• _Hardware design source data_:
────────────────────

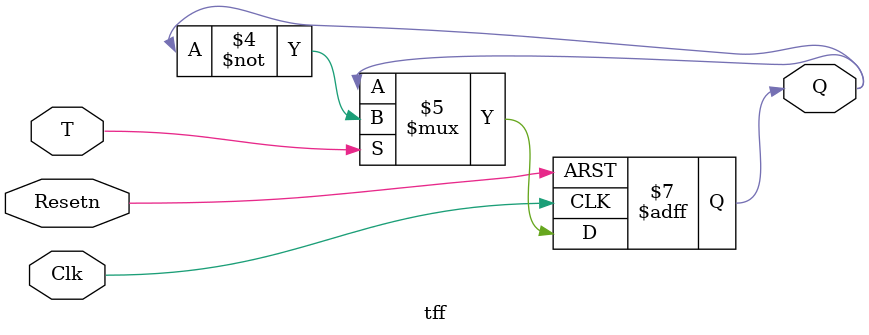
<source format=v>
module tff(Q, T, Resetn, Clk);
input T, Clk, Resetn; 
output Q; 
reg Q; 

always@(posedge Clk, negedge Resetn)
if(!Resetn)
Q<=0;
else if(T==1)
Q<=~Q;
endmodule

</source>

────────────────────

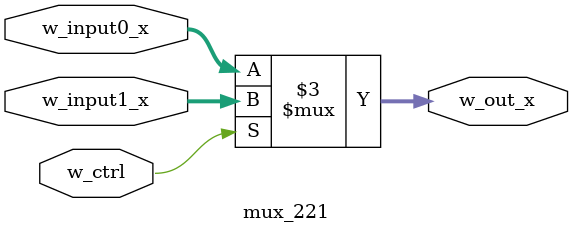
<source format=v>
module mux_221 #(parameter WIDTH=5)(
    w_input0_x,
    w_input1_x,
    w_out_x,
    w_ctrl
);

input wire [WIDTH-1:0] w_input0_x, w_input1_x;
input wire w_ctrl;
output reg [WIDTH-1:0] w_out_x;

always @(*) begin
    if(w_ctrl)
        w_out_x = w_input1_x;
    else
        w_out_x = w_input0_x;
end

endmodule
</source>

────────────────────

• _Task directions_:
Lines that contain "always" should be pulled from the entries above and reported.

• _Exercise result_:
always@(posedge Clk, negedge Resetn)
always @(*) begin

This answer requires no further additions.